Given data

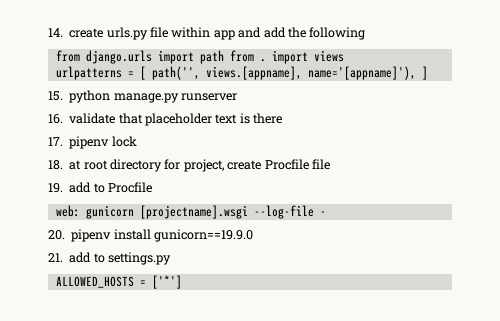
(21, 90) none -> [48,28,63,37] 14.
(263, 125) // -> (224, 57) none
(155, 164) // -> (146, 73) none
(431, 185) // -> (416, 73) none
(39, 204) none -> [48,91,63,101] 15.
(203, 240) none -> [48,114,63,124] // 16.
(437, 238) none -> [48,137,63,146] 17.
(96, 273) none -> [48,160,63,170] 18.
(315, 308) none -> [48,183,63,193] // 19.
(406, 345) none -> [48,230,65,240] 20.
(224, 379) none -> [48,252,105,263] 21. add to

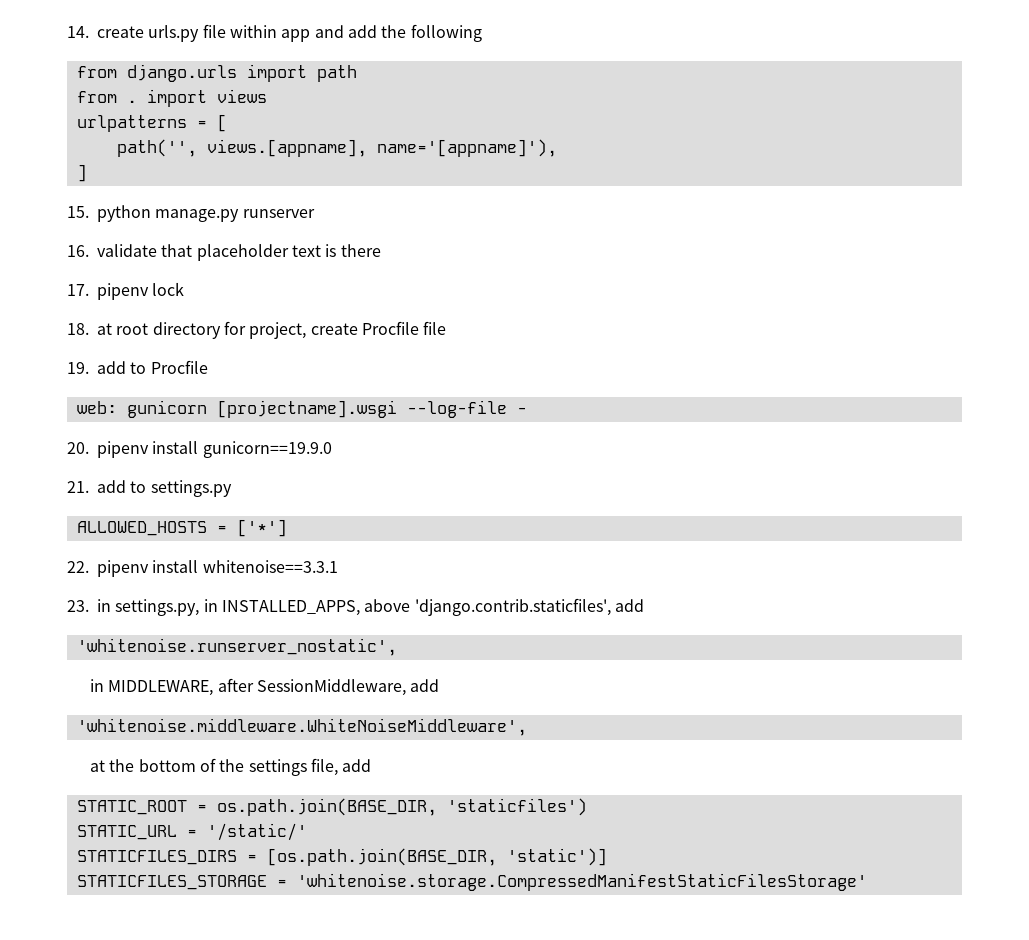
(224, 57) none -> (357, 73) //
(146, 73) none -> (227, 123) //
(416, 73) none -> (557, 148) //
(182, 282) none -> [67,560,338,577] [67,598,644,616] [76,638,397,656] [90,678,440,696] [76,718,527,736] [90,758,372,776] [76,798,587,816] [76,823,307,841] [76,848,607,866] [76,873,867,891] // 22. pipenv install whitenoise==3.3.1 // 23. in settings.py, in INSTALLED_APPS, above 'django.contrib.staticfiles', add // 'whitenoise.runserver_nostatic', // in MIDDLEWARE, after SessionMiddleware, add // 'whitenoise.middleware.WhiteNoiseMiddleware', // at the bottom of the settings file, add // STATIC_ROOT = os.path.join(BASE_DIR, 'staticfiles') // STATIC_URL = '/static/' // STATICFILES_DIRS = [os.path.join(BASE_DIR, 'static')] // STATICFILES_STORAGE = 'whitenoise.storage.CompressedManifestStaticFilesStorage'

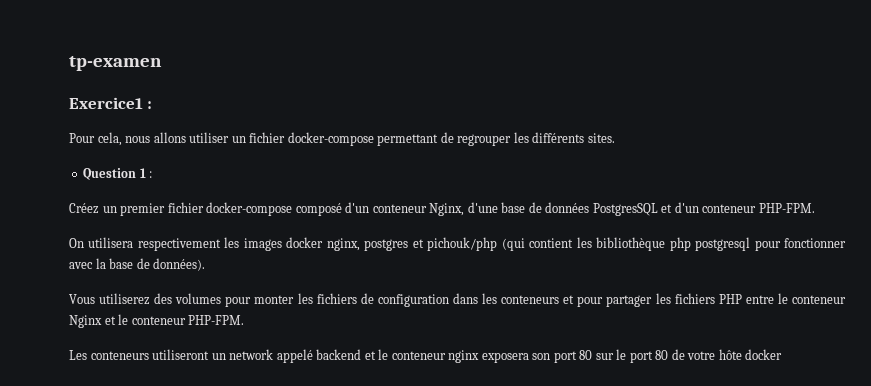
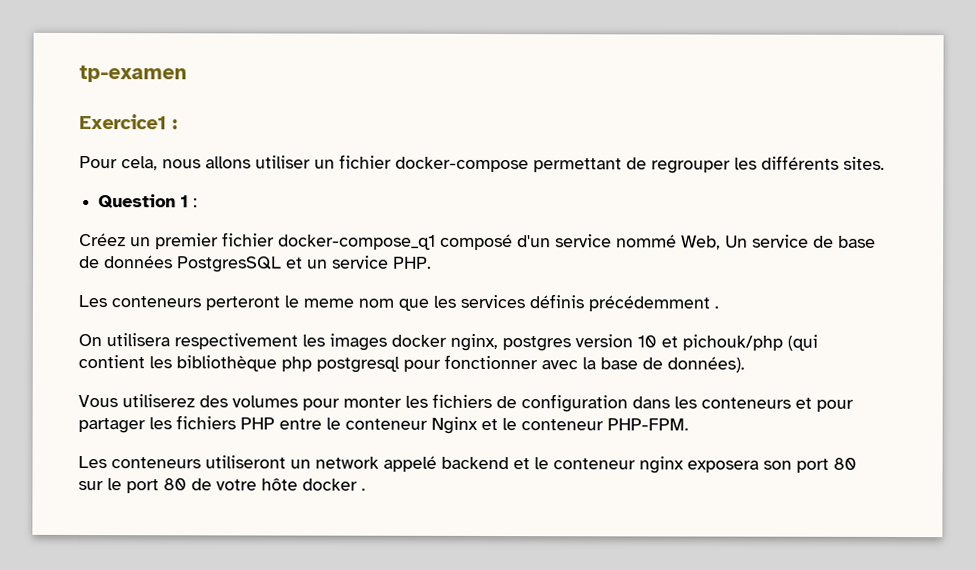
[206,202,293,216] docker-compose -> [278,234,436,250] docker-compose_q1
[372,202,498,216] conteneur Nginx, d'une -> [555,234,834,250] service nommé Web, Un service de
[674,202,815,213] d'un conteneur PHP-FPM. -> [307,255,432,269] [78,294,719,312] un service PHP. // Les conteneurs perteront le meme nom que les services définis précédemment .
(409, 245) none -> [575,334,657,348] version 10
(783, 354) none -> [361,487,366,491] .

Action item
Lines from the one above containing "(437, 238) none -> [48,137,63,146] 17." down to the one containing "[206,202,293,216] docker-compose ->" should be transcribed exactly, with both ends kept and no pictures.

Reply to the task
(437, 238) none -> [48,137,63,146] 17.
(96, 273) none -> [48,160,63,170] 18.
(315, 308) none -> [48,183,63,193] // 19.
(406, 345) none -> [48,230,65,240] 20.
(224, 379) none -> [48,252,105,263] 21. add to

(224, 57) none -> (357, 73) //
(146, 73) none -> (227, 123) //
(416, 73) none -> (557, 148) //
(182, 282) none -> [67,560,338,577] [67,598,644,616] [76,638,397,656] [90,678,440,696] [76,718,527,736] [90,758,372,776] [76,798,587,816] [76,823,307,841] [76,848,607,866] [76,873,867,891] // 22. pipenv install whitenoise==3.3.1 // 23. in settings.py, in INSTALLED_APPS, above 'django.contrib.staticfiles', add // 'whitenoise.runserver_nostatic', // in MIDDLEWARE, after SessionMiddleware, add // 'whitenoise.middleware.WhiteNoiseMiddleware', // at the bottom of the settings file, add // STATIC_ROOT = os.path.join(BASE_DIR, 'staticfiles') // STATIC_URL = '/static/' // STATICFILES_DIRS = [os.path.join(BASE_DIR, 'static')] // STATICFILES_STORAGE = 'whitenoise.storage.CompressedManifestStaticFilesStorage'

[206,202,293,216] docker-compose -> [278,234,436,250] docker-compose_q1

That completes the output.